■ Exercise tasks:
- A) In the post on the January JOLTS report, translate this sentence into Spanish: "The downward trend in quits is most noticeable."
- B) According to the post on the January JOLTS report, why is the decline in quits a clear sign of relative weakening in the labor market? Answer in one to three sentences.
- C) Resume the post on the January JOLTS report, picking up after its final sentence.

───── Passage to read

Wednesday, March 8, 2023

January JOLTS report consistent with a softening, but still very strong, labor market


 - by New Deal democrat

This morning’s JOLTS report for January, unlike the recent payrolls report, generally showed further softening in the labor market.

While hires (red in the graph below, normed to a value of 100 as of February 2020) increased 121,000, quits (gold) declined 207,000, and openings (blue) declined 410,000:

The downward trend in quits is most noticeable. Since employees voluntarily quit more, the more confident they are about new job prospects, this is a clear sign of *relative* weakening. The increase in hires is more a flattening of the trend, which had been decelerating. The trend in openings does appear to be softer, although given the increase in the last few months before January, that is more questionable.

For comparison purposes, here is the same graph covering the period since the inception of the series through 2019:

Note that all three appeared to be weakening just before the 3 recessions since 2000; but openings have continued to increase on a secular basis. That businesses may have been maintaining job postings even when they were not actively looking, but just to troll for resumes; and further that that behavior has probably been spreading throughout industry; is one reason why I do not place as much value in this series as I do in others. Still, the overall trend is useful evidence of the status of the jobs market.

──────────
───── Material provided

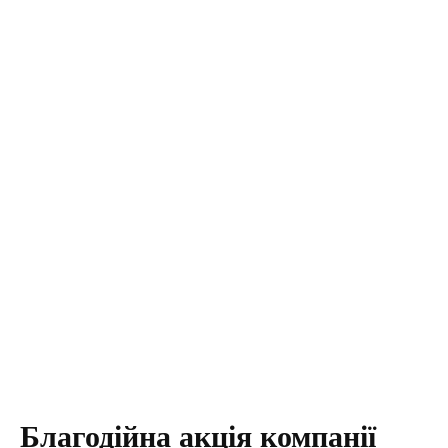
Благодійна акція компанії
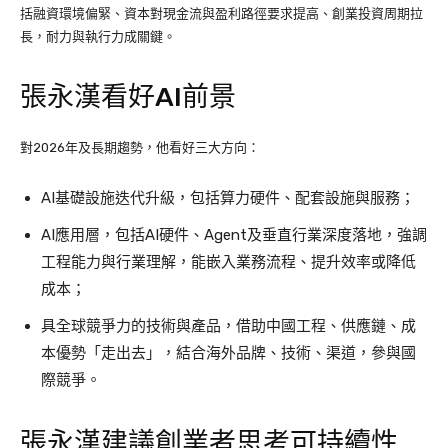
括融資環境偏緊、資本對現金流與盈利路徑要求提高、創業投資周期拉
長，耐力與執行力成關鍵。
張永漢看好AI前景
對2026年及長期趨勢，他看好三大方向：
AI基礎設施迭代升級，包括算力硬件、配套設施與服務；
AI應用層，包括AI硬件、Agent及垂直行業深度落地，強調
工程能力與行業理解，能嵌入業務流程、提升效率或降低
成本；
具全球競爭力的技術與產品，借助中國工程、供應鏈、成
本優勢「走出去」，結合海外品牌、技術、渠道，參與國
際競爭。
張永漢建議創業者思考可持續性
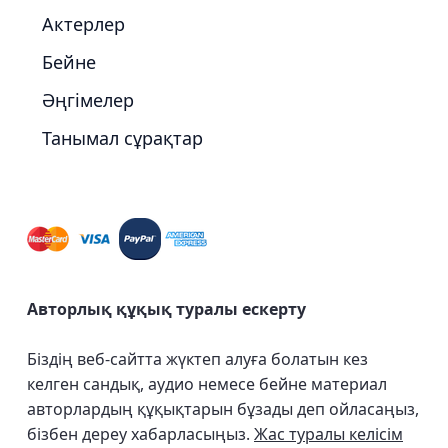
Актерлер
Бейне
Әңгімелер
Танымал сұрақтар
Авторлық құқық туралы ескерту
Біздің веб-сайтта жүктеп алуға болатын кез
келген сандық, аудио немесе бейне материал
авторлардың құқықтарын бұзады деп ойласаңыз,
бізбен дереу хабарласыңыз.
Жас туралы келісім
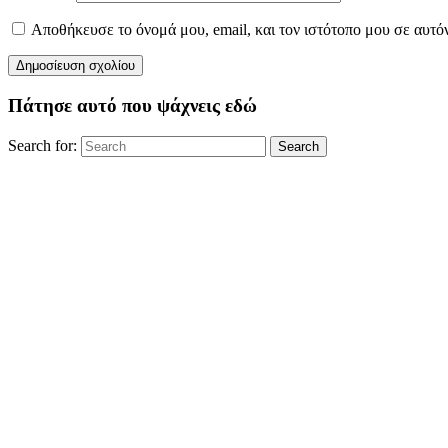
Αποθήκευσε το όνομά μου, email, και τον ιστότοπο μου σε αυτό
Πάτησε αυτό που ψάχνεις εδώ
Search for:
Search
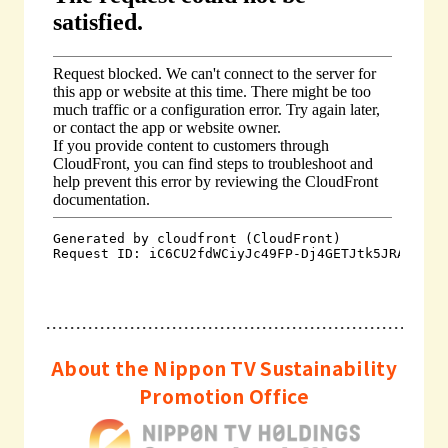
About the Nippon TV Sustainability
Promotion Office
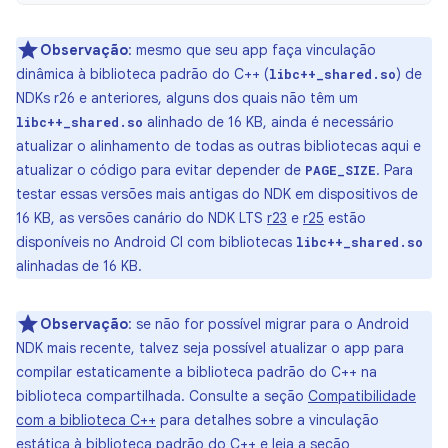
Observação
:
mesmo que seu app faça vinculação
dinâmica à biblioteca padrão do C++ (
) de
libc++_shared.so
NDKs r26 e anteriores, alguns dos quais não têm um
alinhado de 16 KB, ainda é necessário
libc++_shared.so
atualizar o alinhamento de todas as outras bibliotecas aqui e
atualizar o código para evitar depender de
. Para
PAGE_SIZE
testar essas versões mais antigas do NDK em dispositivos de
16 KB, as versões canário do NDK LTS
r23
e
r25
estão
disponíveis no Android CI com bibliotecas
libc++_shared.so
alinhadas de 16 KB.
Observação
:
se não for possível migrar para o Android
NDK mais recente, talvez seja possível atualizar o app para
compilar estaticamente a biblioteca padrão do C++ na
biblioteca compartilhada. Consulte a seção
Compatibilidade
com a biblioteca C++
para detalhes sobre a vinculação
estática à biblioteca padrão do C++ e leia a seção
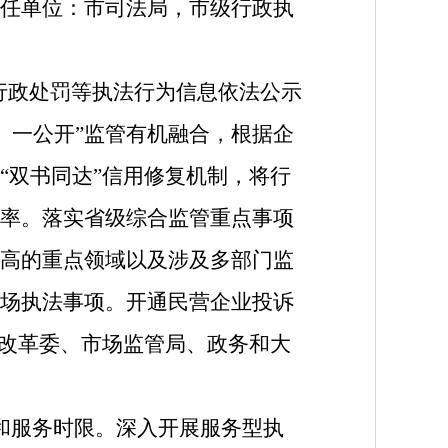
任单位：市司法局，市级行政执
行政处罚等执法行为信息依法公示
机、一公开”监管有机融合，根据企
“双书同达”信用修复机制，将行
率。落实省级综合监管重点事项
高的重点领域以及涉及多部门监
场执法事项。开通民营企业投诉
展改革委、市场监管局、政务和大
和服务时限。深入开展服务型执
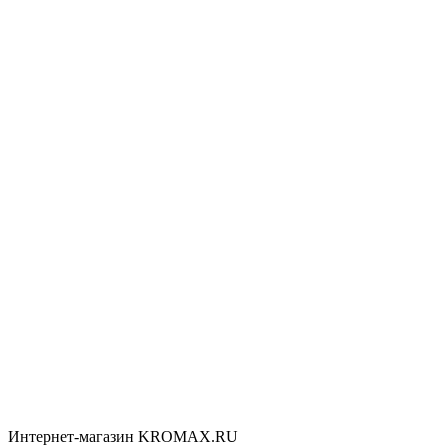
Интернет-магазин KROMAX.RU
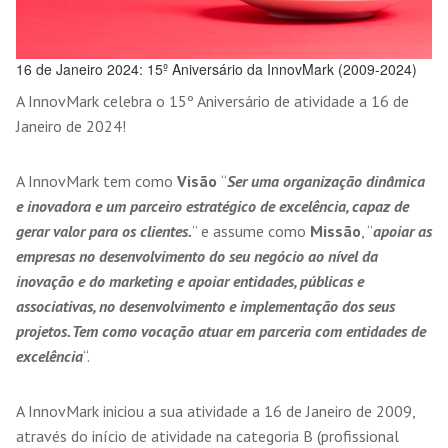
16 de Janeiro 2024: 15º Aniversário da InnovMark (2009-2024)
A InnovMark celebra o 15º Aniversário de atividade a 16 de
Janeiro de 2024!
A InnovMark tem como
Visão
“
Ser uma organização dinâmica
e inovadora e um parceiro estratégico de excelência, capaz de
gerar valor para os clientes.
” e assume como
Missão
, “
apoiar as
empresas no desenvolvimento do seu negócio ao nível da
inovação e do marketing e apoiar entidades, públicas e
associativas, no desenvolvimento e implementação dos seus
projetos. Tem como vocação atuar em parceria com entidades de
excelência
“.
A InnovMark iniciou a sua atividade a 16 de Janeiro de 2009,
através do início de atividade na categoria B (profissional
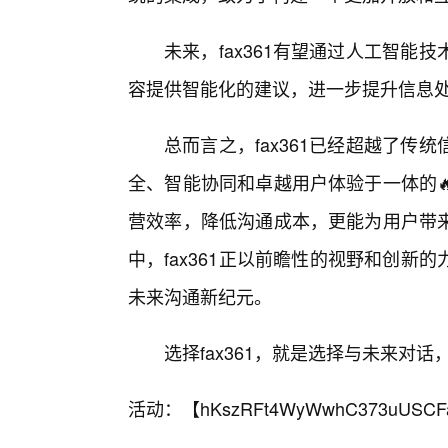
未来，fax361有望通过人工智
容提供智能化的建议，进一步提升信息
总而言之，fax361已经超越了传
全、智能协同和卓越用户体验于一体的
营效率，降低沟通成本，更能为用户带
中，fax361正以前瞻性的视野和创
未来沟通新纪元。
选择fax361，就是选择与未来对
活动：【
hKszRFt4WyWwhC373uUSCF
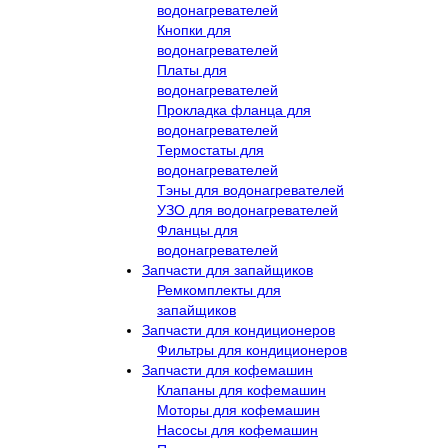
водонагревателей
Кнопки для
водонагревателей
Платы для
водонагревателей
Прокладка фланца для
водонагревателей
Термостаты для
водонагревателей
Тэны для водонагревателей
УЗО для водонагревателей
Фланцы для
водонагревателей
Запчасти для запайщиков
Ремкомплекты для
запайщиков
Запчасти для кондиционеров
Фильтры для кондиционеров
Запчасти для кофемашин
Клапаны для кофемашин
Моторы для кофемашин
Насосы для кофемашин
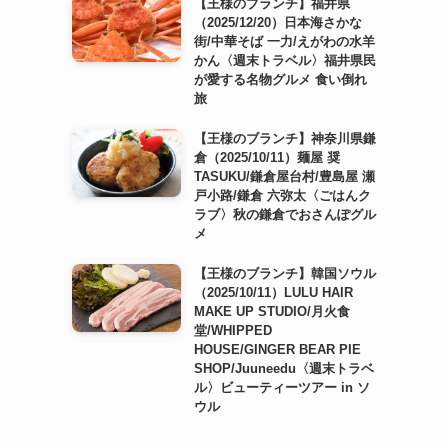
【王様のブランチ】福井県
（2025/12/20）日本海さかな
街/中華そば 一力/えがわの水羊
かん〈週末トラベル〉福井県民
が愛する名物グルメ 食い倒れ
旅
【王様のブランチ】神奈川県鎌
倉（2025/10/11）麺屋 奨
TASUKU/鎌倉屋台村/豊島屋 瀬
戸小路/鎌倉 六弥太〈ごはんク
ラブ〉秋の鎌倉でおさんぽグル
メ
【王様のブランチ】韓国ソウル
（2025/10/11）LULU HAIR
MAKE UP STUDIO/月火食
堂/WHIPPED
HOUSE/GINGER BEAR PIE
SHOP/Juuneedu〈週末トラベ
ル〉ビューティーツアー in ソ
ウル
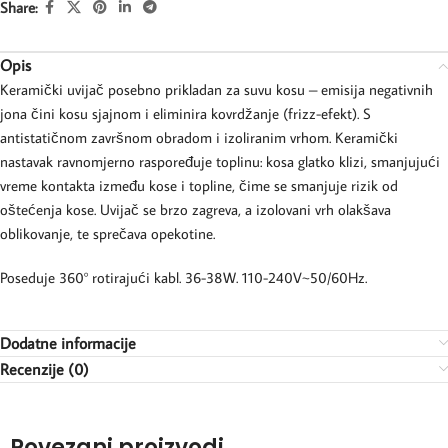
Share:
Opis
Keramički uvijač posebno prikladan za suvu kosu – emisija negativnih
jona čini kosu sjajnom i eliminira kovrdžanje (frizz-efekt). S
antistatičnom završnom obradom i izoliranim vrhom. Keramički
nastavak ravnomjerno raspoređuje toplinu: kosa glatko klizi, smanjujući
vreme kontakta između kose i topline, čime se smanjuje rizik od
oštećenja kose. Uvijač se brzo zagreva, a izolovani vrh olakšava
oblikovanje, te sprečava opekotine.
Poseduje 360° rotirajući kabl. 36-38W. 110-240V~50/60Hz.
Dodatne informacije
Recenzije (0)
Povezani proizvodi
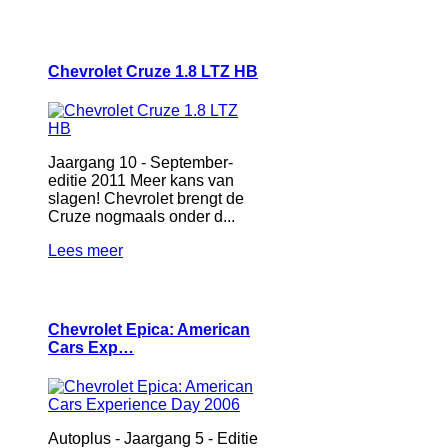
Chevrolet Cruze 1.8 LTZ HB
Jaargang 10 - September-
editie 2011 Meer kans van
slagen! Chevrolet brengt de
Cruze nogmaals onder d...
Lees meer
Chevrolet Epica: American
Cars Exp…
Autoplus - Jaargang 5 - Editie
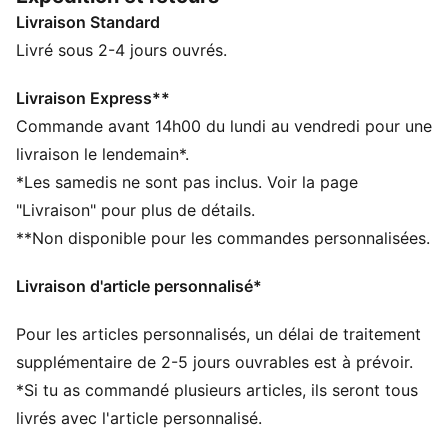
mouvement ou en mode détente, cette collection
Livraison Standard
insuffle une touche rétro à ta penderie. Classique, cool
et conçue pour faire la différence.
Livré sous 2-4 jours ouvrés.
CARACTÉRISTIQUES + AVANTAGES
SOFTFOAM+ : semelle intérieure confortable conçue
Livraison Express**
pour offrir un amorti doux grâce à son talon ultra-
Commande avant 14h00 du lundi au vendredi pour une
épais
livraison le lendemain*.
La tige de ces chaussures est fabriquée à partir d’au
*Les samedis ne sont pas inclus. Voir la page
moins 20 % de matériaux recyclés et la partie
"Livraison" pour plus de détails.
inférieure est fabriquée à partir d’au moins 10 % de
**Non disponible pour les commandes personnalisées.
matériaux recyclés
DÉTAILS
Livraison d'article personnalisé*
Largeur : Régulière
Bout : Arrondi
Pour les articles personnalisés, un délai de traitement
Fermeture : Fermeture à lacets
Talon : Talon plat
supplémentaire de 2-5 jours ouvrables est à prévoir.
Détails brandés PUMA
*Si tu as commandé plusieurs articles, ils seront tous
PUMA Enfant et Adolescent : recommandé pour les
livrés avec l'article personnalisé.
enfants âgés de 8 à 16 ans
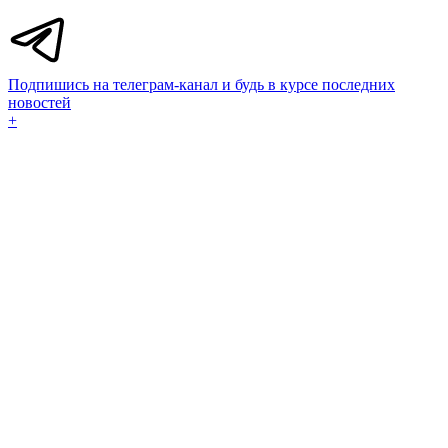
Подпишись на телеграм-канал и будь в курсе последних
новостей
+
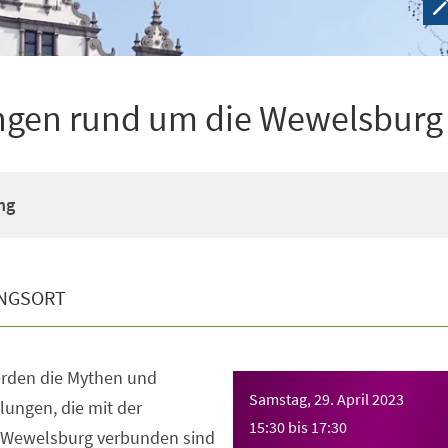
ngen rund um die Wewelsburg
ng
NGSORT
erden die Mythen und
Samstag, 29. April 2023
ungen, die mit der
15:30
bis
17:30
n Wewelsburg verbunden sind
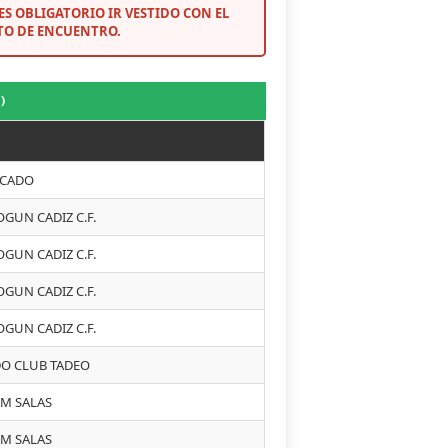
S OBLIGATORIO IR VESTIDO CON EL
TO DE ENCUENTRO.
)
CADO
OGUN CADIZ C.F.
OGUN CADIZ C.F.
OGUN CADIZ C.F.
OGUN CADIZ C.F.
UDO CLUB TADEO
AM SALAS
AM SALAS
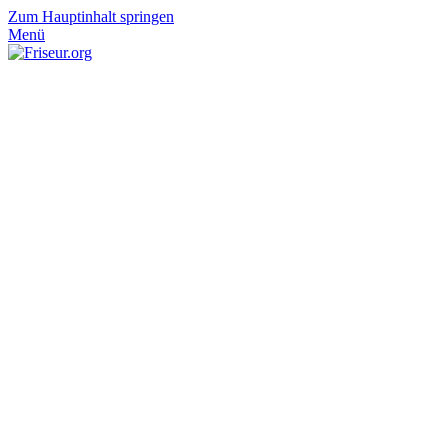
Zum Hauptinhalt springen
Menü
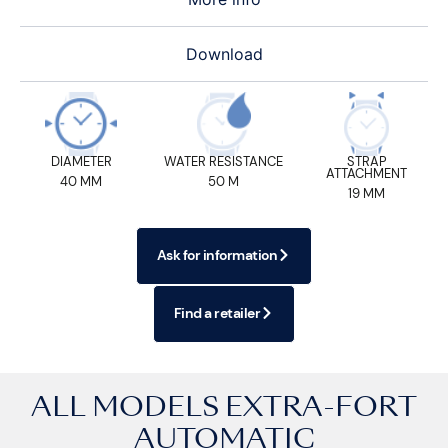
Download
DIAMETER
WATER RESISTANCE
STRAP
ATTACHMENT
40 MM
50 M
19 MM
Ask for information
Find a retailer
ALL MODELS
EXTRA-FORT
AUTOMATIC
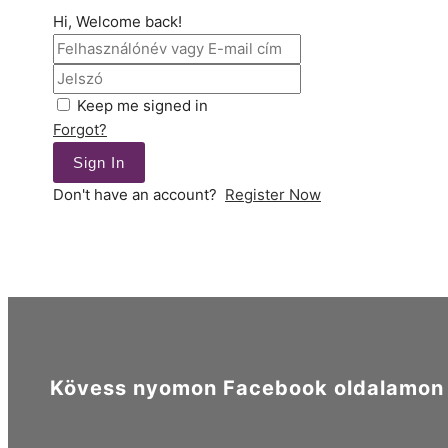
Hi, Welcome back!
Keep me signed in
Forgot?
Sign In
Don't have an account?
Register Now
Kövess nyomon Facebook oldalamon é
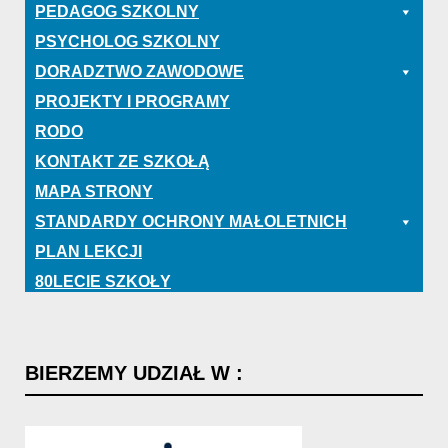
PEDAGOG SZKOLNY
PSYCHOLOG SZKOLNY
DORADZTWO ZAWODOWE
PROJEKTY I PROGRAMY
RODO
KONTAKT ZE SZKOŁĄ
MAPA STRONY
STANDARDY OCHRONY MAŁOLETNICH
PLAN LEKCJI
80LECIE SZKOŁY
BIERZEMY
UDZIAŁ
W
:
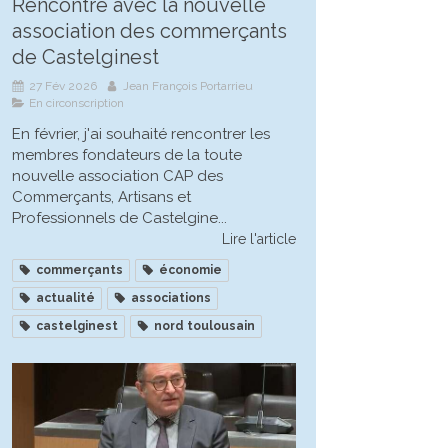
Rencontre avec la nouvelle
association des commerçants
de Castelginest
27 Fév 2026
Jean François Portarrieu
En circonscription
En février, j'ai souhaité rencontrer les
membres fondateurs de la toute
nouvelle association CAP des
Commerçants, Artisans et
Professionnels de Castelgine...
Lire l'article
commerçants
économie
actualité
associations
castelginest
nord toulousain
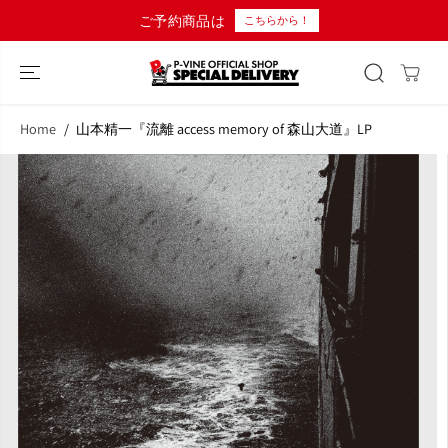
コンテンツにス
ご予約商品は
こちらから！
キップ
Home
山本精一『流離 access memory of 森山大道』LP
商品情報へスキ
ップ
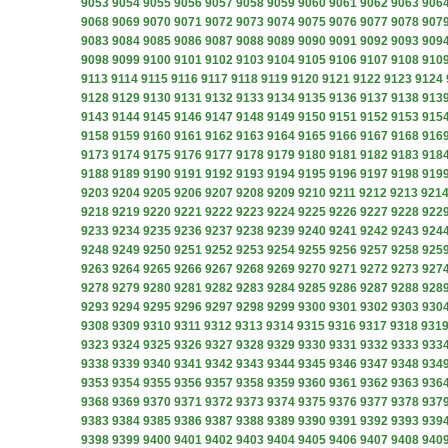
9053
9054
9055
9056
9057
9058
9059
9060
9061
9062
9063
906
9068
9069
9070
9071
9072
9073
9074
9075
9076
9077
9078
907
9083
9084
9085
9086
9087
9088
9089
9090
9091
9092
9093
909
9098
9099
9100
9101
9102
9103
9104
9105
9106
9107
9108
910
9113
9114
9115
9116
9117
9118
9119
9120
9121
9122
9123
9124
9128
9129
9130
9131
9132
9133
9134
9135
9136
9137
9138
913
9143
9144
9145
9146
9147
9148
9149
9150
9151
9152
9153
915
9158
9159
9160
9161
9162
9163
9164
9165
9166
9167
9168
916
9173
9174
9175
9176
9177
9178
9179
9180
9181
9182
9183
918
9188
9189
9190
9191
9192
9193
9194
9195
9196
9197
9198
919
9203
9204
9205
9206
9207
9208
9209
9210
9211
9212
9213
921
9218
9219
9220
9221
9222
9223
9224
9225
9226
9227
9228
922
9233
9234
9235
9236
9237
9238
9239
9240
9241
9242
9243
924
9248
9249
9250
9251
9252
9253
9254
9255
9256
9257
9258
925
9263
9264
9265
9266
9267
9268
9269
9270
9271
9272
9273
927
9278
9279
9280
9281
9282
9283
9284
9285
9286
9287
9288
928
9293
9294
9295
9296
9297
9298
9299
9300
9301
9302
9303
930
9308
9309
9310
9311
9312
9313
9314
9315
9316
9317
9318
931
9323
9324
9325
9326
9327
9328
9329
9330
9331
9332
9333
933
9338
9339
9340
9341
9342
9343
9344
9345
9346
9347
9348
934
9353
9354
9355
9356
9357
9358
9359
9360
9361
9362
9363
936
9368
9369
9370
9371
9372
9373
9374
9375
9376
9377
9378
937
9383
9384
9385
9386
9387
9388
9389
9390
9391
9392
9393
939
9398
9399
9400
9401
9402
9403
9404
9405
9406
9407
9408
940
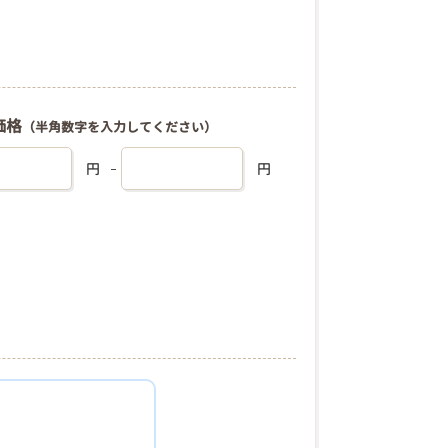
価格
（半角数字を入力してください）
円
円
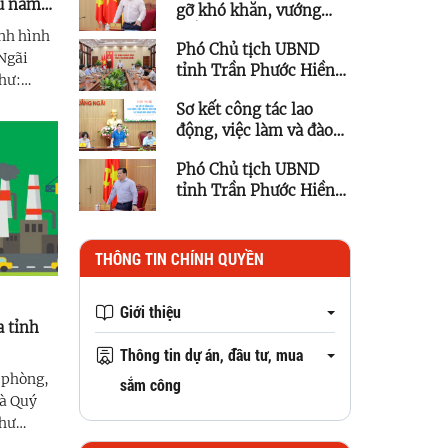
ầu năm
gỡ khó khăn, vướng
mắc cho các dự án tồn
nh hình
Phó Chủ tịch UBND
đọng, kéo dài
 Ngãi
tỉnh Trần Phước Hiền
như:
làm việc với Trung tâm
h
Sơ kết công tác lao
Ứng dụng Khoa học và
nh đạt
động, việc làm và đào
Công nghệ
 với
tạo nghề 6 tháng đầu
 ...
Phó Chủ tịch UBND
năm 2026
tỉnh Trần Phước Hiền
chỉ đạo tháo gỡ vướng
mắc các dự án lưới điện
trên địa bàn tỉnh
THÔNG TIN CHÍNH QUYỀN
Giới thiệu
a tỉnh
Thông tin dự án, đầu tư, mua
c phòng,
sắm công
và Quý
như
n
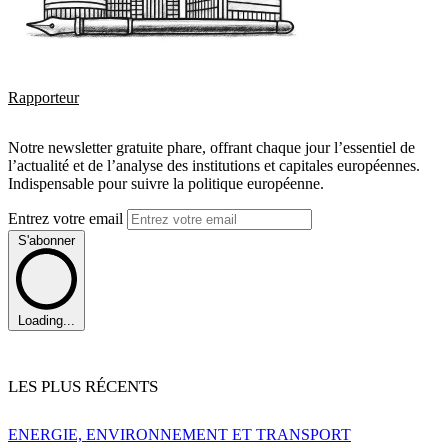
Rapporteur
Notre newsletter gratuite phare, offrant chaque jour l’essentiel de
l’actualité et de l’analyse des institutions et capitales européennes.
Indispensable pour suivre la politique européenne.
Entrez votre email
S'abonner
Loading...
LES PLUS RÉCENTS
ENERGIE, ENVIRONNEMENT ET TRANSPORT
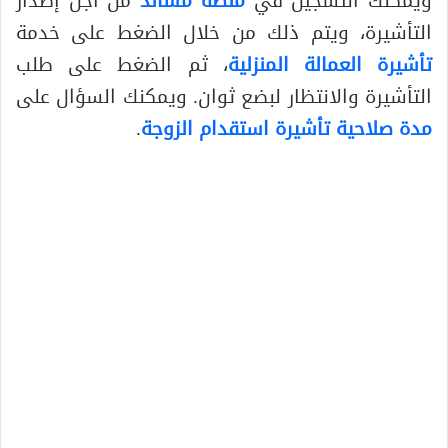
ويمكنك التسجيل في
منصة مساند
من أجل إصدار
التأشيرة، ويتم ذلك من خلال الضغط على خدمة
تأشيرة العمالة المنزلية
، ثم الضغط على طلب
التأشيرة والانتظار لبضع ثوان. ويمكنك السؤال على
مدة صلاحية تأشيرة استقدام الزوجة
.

──────────

■ Results of the exercise:
- A) La tendencia a la baja en las renuncias es lo más notable.

- B) Employees quit voluntarily more often when they feel more confident about finding new jobs. A falling number of quits therefore shows that this confidence is fading, which signals relative weakening.

- C)
Finally, layoffs and discharges increased sharply, by 241,000, in January, to their highest level since October 2020:

Here is their record before the pandemic:

Note that the current level of layoffs and discharges would be very good for any period since 2000 up until the pandemic hit.

To summarize: the January JOLTS report is most consistent with a continued very strong labor market, but one which is softening in comparison with even stronger levels during 2021-22.

A weakening of this report, particularly as to job openings, is one of the main indicators I have been looking at for evidence that broader employment metrics are beginning to capitulate. I don’t think this report puts us there in any meaningful sense. Still, in Friday’s employment report I will be focusing most intently on whether employment in three leading sectors - temporary jobs, manufacturing, and residential construction - has either continued negative (as to the first sector) or turned negative (as to the last two).